* EXCERPT TO READ *
^^^^^^^^^^^^^^^^
# FIFA 21
#### An exploration by Pranjal Timsina

This dataset is a collection of various attributes of the players in the game FIFA 21 by EA Sports. It is not a large dataset by any means - for the limited number of people or players who qualify as professionals. This notebook is an interpretaion of this data by a follower of this beautiful game. 
<a id="section-one"></a>
# 1. The Big Picture

In [None]:
%matplotlib inline

import numpy as np
import pandas as pd
import matplotlib.pyplot as plt
import seaborn as sns
import plotly.express as px
import plotly.graph_objects as go

sns.set_theme()

import os
for dirname, _, filenames in os.walk('/kaggle/input'):
    for filename in filenames:
        print(os.path.join(dirname, filename))
        
df = pd.read_csv('/kaggle/input/fifa-21-complete-player-dataset/players_21.csv')

It always is a good idea to know about the dataset in general before any visualization.

In [None]:
df.head(5)

The dataset is sorted in ascending order with "overall" as the key. No surprise that Lionel Messi and Cristiano are the first two names on the list. Let's have a look at the dataset with a statistical eye.

In [None]:
df.describe()

In [None]:
print(f"This dataset has {df.shape[0]} rows, and {df.shape[1]} columns.")
^^^^^^^^^^^^^^^^
* ACTIONS TO TAKE *
A – Copy the part of the FIFA 21 notebook that runs from "The dataset is" down to "df.describe()", without changing anything.
B – Answer these questions using the FIFA 21 notebook.
(i) Which company does the notebook name as the maker of the game?
(ii) What is the name of the CSV file the notebook loads into df?
(iii) Which library's set_theme() function does the notebook call?

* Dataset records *
^^^^^^^^^^^^^^^^
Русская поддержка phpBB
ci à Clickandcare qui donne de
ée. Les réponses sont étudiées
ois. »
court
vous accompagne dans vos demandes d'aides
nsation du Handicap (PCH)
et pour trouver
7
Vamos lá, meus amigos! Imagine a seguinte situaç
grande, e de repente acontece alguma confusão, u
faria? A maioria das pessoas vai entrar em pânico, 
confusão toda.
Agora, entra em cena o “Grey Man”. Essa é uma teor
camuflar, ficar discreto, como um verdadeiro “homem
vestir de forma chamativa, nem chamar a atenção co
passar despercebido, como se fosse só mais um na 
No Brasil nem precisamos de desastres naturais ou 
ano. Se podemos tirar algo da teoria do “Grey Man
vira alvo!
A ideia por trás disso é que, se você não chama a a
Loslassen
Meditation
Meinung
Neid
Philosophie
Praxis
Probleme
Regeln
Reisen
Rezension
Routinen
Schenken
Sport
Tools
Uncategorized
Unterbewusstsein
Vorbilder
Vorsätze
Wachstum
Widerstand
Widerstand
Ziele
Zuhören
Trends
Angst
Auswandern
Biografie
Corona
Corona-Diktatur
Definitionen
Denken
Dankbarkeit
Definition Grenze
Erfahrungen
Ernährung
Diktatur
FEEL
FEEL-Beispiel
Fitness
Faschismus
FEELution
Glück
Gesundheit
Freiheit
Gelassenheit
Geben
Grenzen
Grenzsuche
^^^^^^^^^^^^^^^^
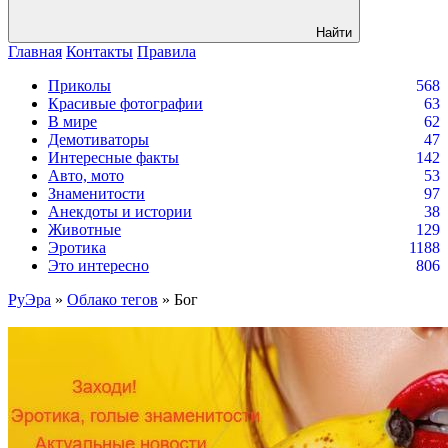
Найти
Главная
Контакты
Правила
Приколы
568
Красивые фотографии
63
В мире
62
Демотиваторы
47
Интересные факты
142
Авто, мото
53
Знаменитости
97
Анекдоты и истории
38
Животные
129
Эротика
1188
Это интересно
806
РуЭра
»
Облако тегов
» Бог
^^^^^^^^^^^^^^^^
* OUTPUTS FOR THE TASKS *
A –
The dataset is sorted in ascending order with "overall" as the key. No surprise that Lionel Messi and Cristiano are the first two names on the list. Let's have a look at the dataset with a statistical eye.

In [None]:
df.describe()

B –
(i) EA Sports
(ii) players_21.csv
(iii) seaborn (imported as sns)